Problem statement → An exact transcription is needed, starting with the line that contains "Page size: 1241x1754." and ending with the last line of the records.

Material shown →
○ ○ ○ ○

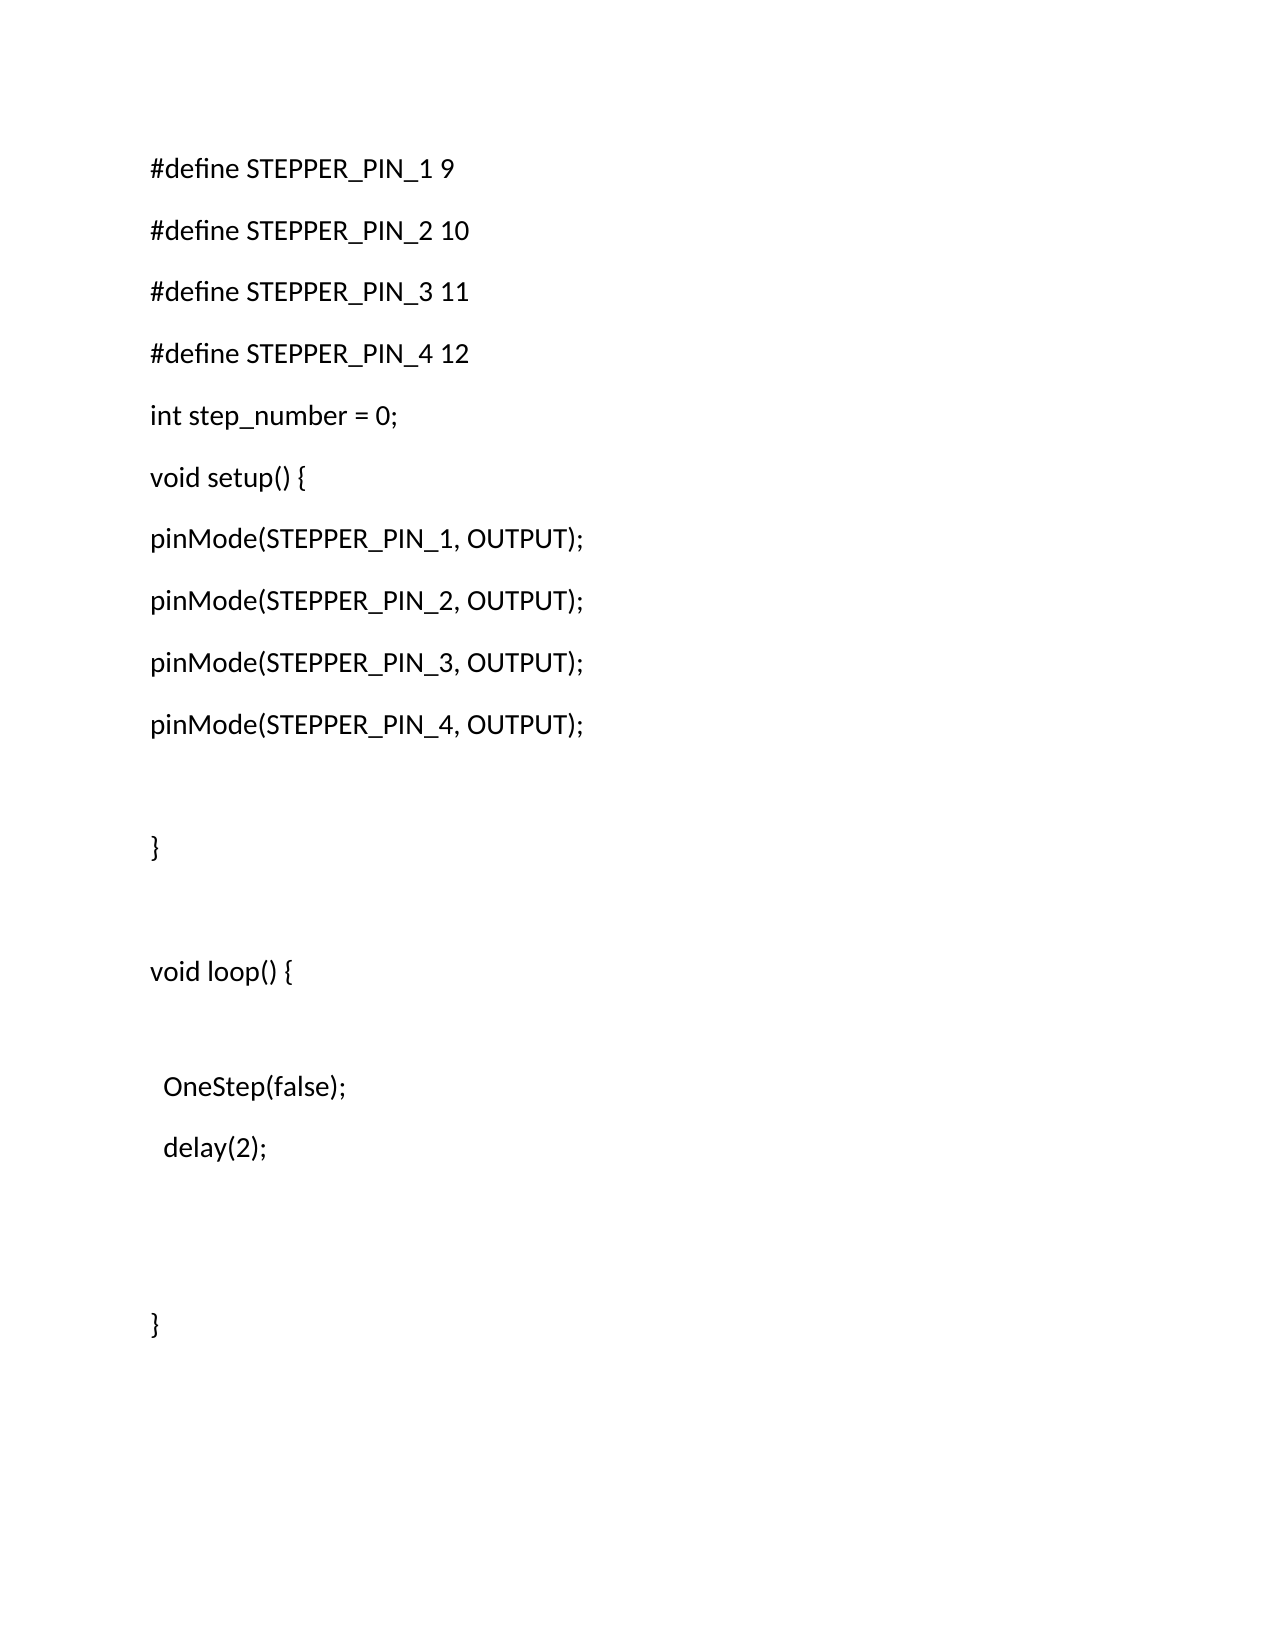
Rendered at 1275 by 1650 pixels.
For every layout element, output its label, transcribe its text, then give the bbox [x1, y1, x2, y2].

text void setup() { [150, 459, 1125, 494]
text delay(2); [150, 1129, 1125, 1165]
text OneStep(false); [150, 1068, 1125, 1103]
text #define STEPPER_PIN_1 9 [150, 150, 1125, 186]
text #define STEPPER_PIN_2 10 [150, 212, 1125, 247]
text pinMode(STEPPER_PIN_2, OUTPUT); [150, 582, 1125, 618]
text pinMode(STEPPER_PIN_1, OUTPUT); [150, 521, 1125, 556]
text } [150, 1306, 1125, 1342]
text pinMode(STEPPER_PIN_3, OUTPUT); [150, 644, 1125, 680]
text void loop() { [150, 953, 1125, 989]
text } [150, 829, 1125, 865]
text #define STEPPER_PIN_4 12 [150, 335, 1125, 371]
text #define STEPPER_PIN_3 11 [150, 273, 1125, 309]
text pinMode(STEPPER_PIN_4, OUTPUT); [150, 706, 1125, 742]
text int step_number = 0; [150, 397, 1125, 433]
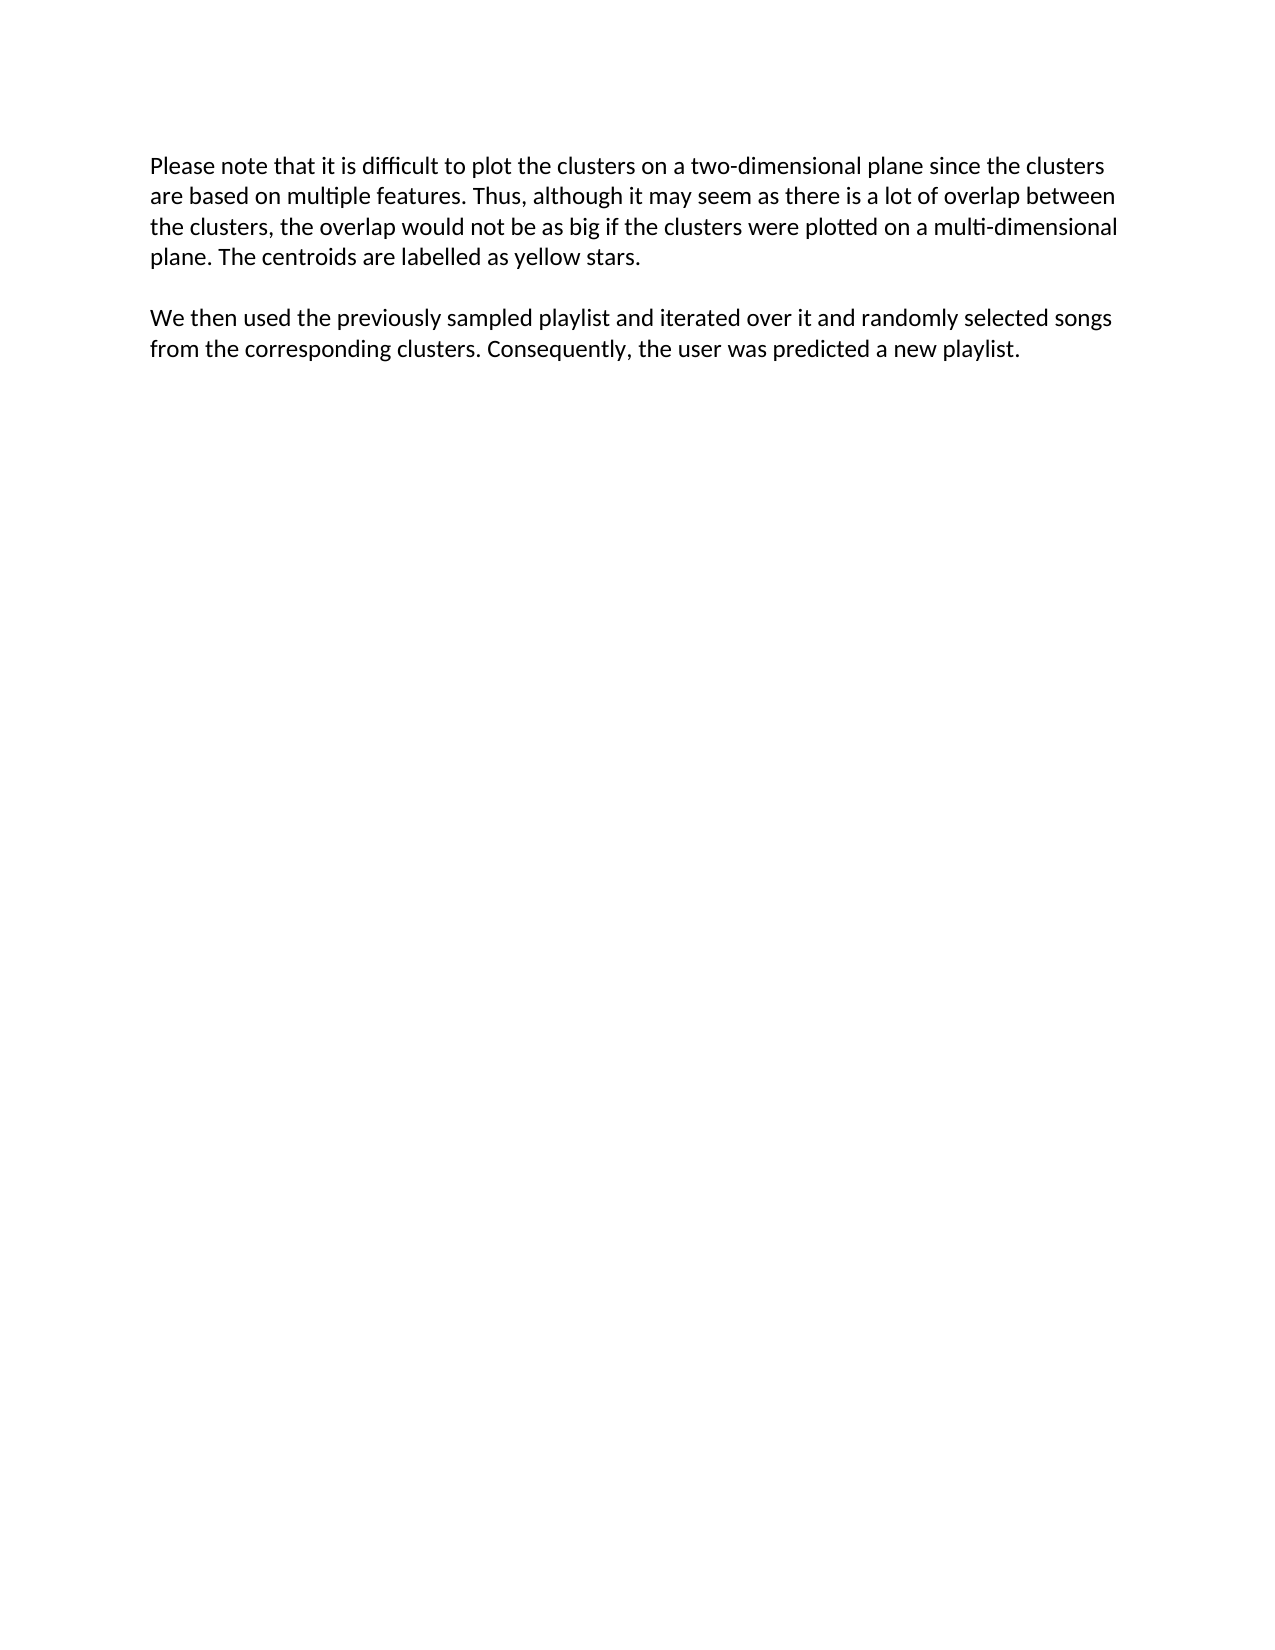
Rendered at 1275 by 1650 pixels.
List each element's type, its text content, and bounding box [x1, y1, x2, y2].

text Please note that it is difficult to plot the clusters on a two-dimensional plane since the clusters are based on multiple features. Thus, although it may seem as there is a lot of overlap between the clusters, the overlap would not be as big if the clusters were plotted on a multi-dimensional plane. The centroids are labelled as yellow stars. [150, 150, 1125, 272]
text We then used the previously sampled playlist and iterated over it and randomly selected songs from the corresponding clusters. Consequently, the user was predicted a new playlist. [150, 303, 1125, 364]
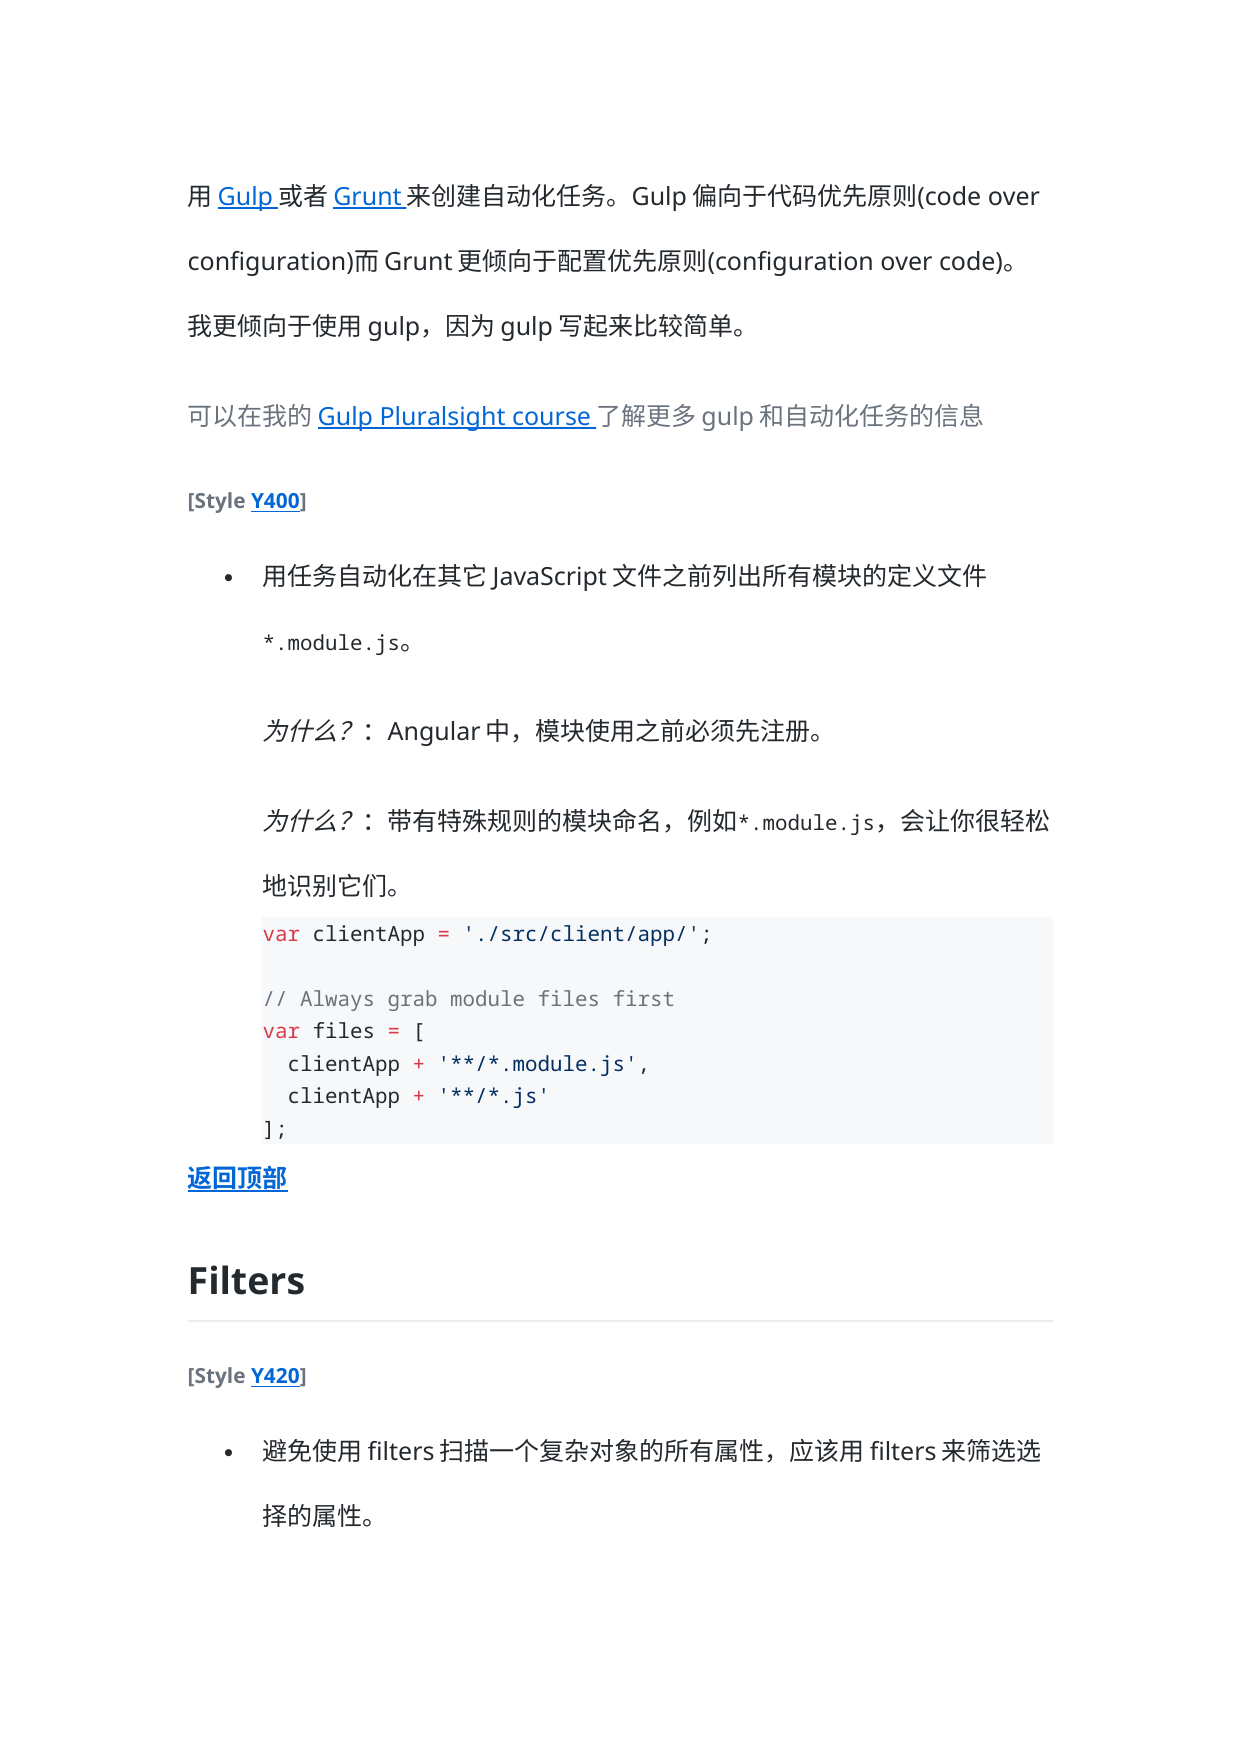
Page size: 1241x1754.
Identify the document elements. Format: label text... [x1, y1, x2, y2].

○ ○ ○ ○

Solved problem →
Page size: 1241x1754.
Identify the document elements. Format: label text... [x1, y1, x2, y2].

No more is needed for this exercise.